Plasma-etched nanoporous TiO2 using Ag nanoparticle masks: application for photoanodes of dye-sensitized solar cells

Abstract

We investigate dye-sensitized solar cells (DSSCs) with nanoporous TiO2 photoanodes etched by inductively coupled plasmas (ICPs). Thermally Shrunk Ag nanoparticles are used as the etching masks during the ICP etching procedure. The efficiency of the assembled DSSC increases first and then decreases as the ICP etching time increases.
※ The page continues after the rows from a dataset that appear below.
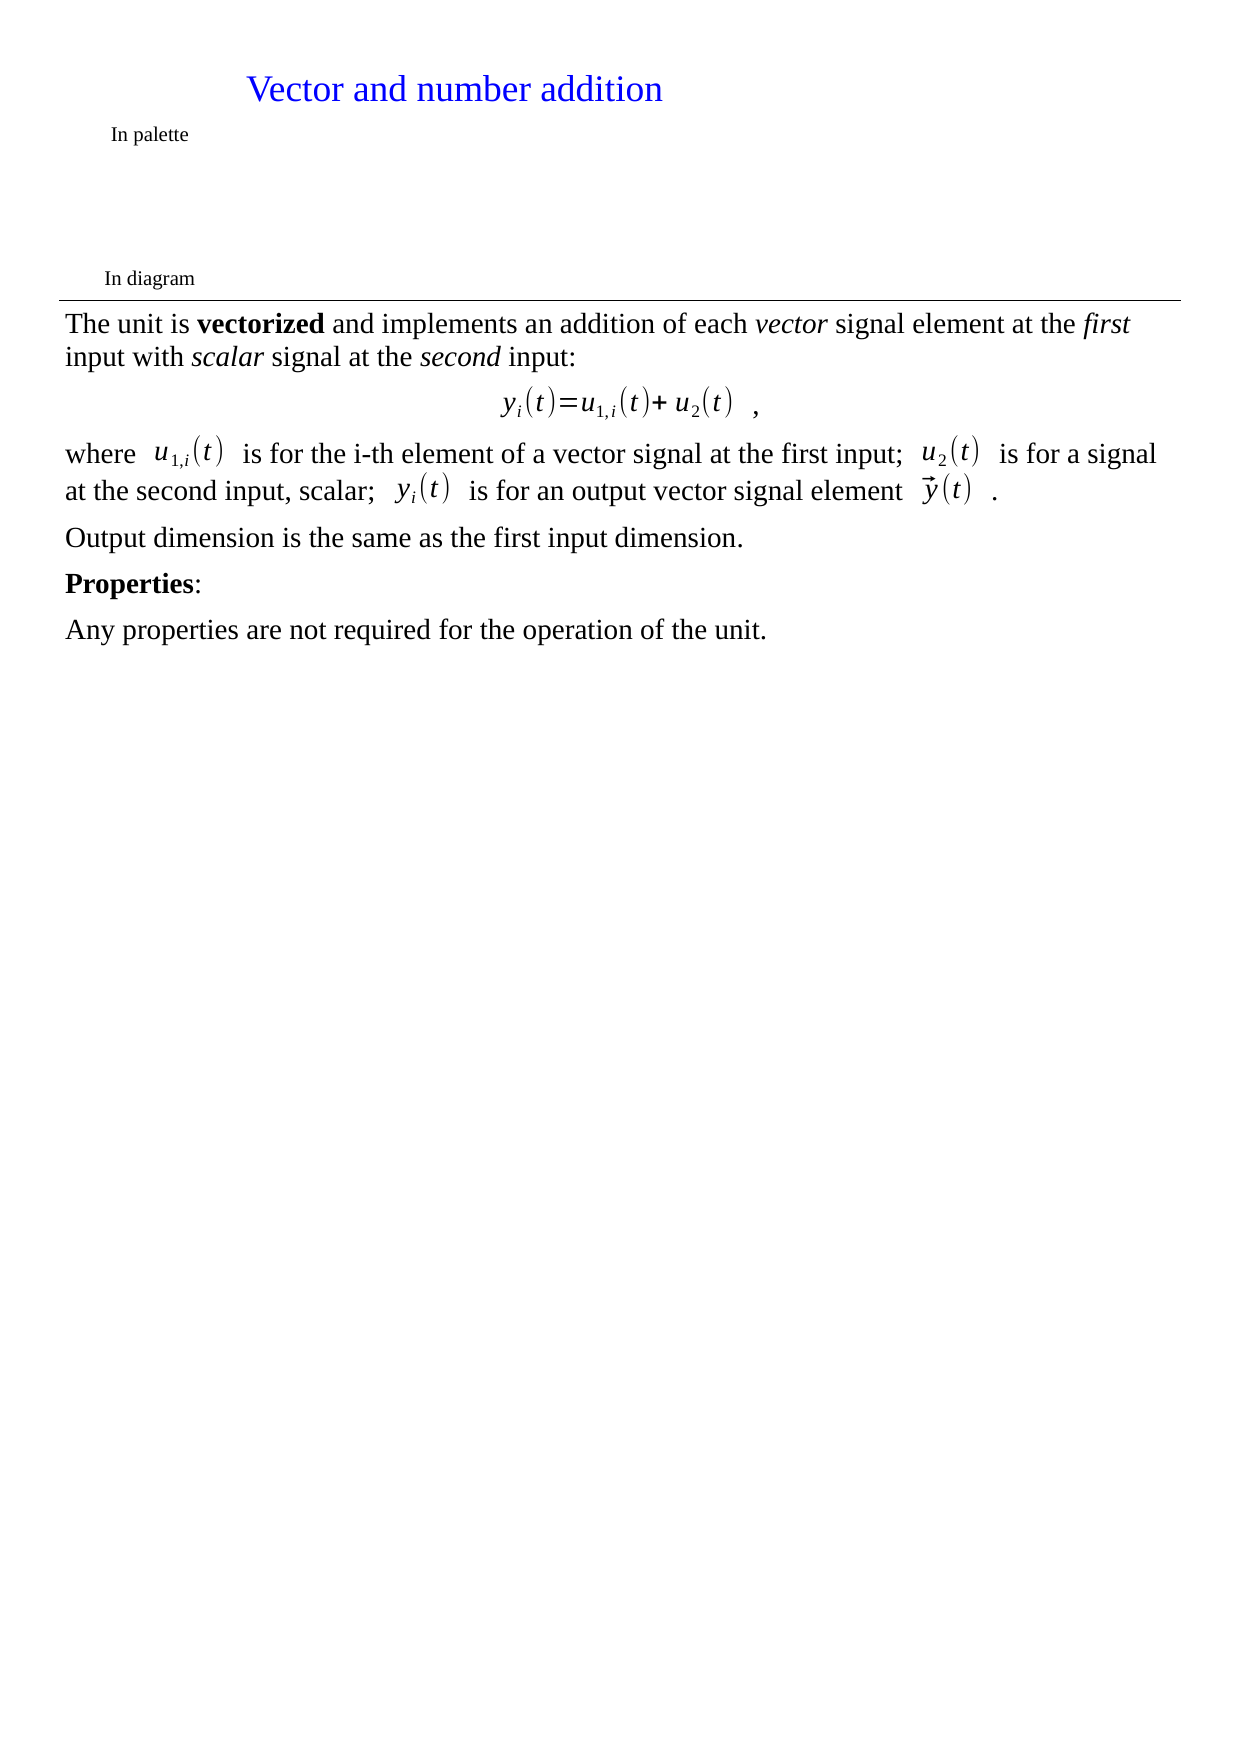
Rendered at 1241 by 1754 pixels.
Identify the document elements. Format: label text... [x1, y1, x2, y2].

table_cell [240, 260, 1181, 300]
table_cell [240, 116, 1181, 156]
table_cell [59, 156, 240, 260]
table_cell [240, 156, 1181, 260]
table_header Vector and number addition [240, 59, 1181, 116]
table_cell The unit is vectorized and implements an addition of each vector signal element at the first input with scalar signal at the second input: , whereis for the i-th element of a vector signal at the first input;is for a signal at the second input, scalar;is for an output vector signal element. Output dimension is the same as the first input dimension. Properties: Any properties are not required for the operation of the unit. [59, 301, 1181, 664]
table_header [59, 59, 240, 116]
table_cell In palette [59, 116, 240, 156]
table_cell In diagram [59, 260, 240, 300]
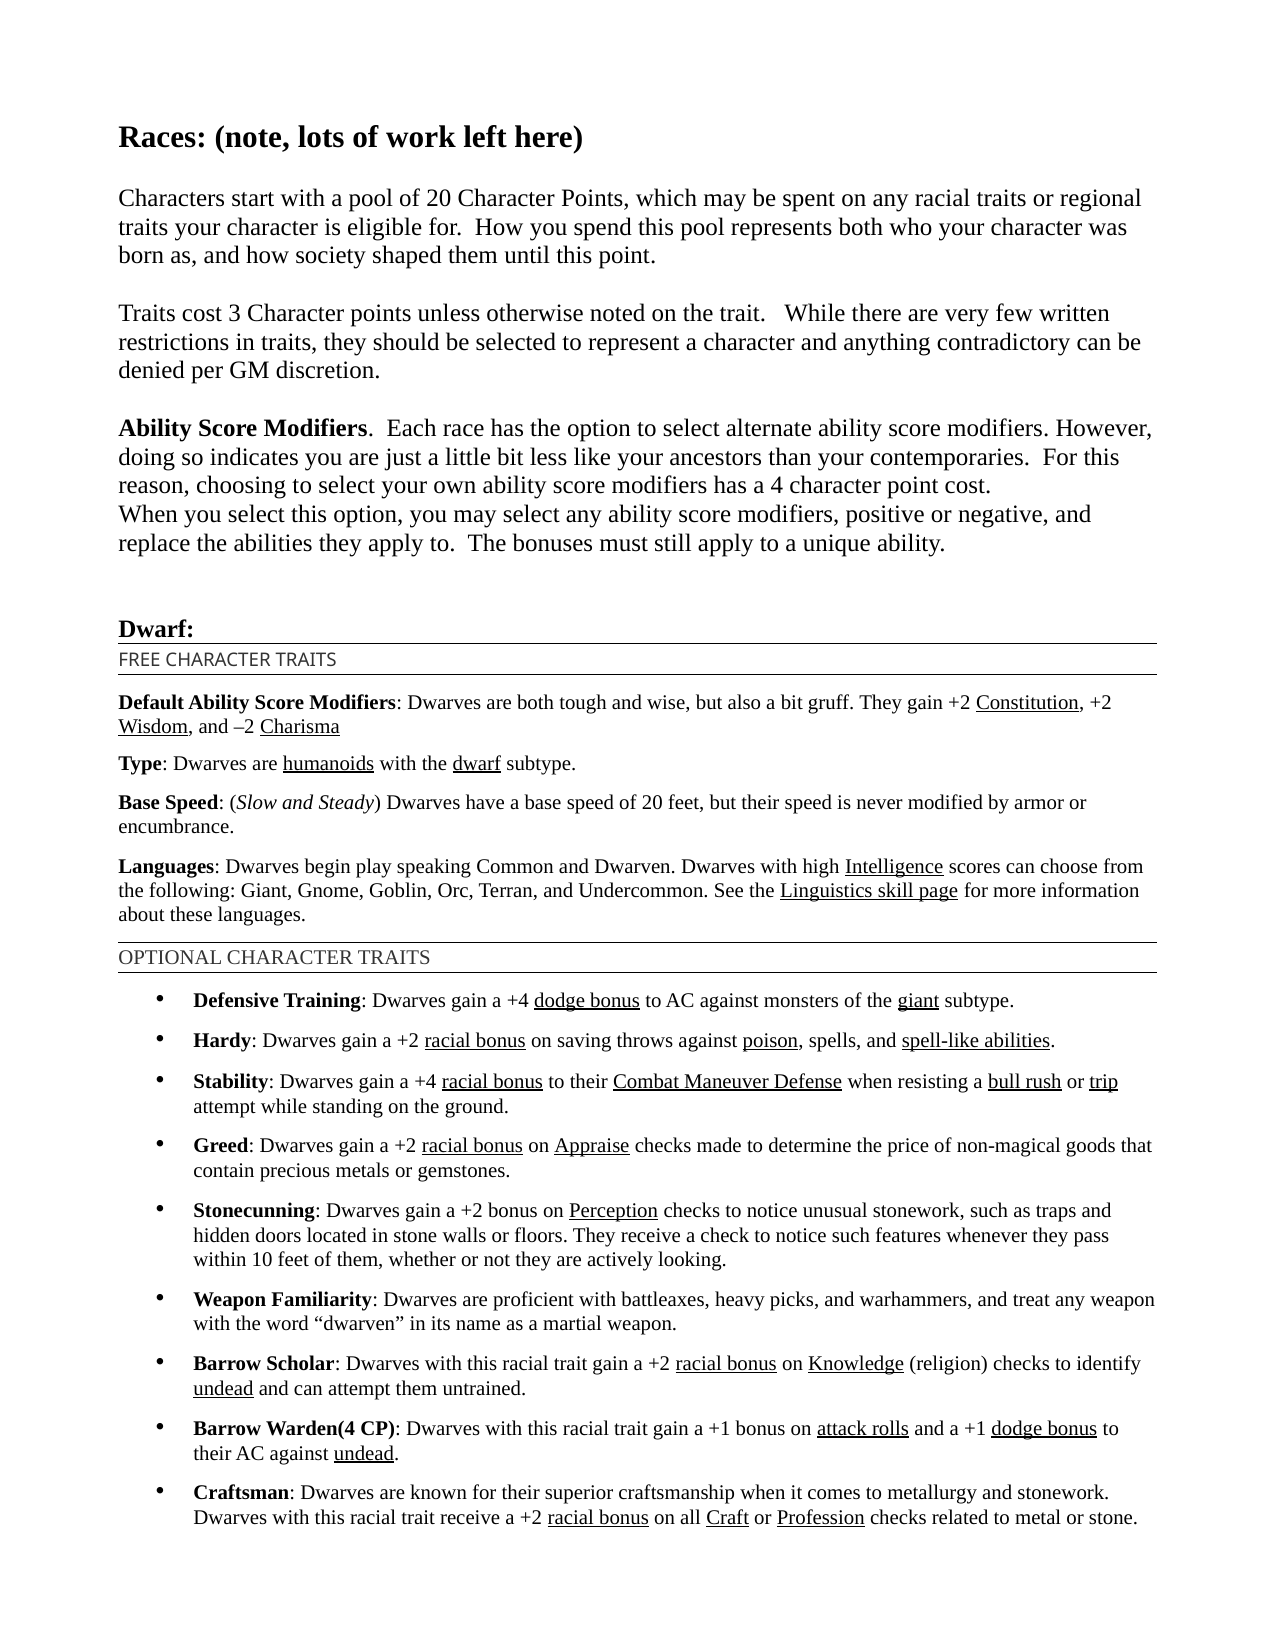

The enhancement of light trapping/scattering is observed after ICP etching with Ag nanoparticle masks, however, over-etching may mitigate the effect. Interfacial charge transfer impedance of TiO2/dye/electrolyte also decreases first and then increases as the etching time increases, a trend highly correlated to the variation of the cell efficiency. Our experimental results indicate that the enhancement of light trapping (which leads to the increase of photocurrent), increase of open circuit voltage and reduction of charge transport resistance lead to the improvement of cell efficiency. The optimized etching time is around 30 s to 1 min. In comparison to the counterpart experiment, the DSSC with TiO2 photoanode etched by ICP without Ag nanoparticle shadow masks, the cell reveals monotonic decreases of photocurrent level, open circuit voltage, and efficiency with the ICP etching time.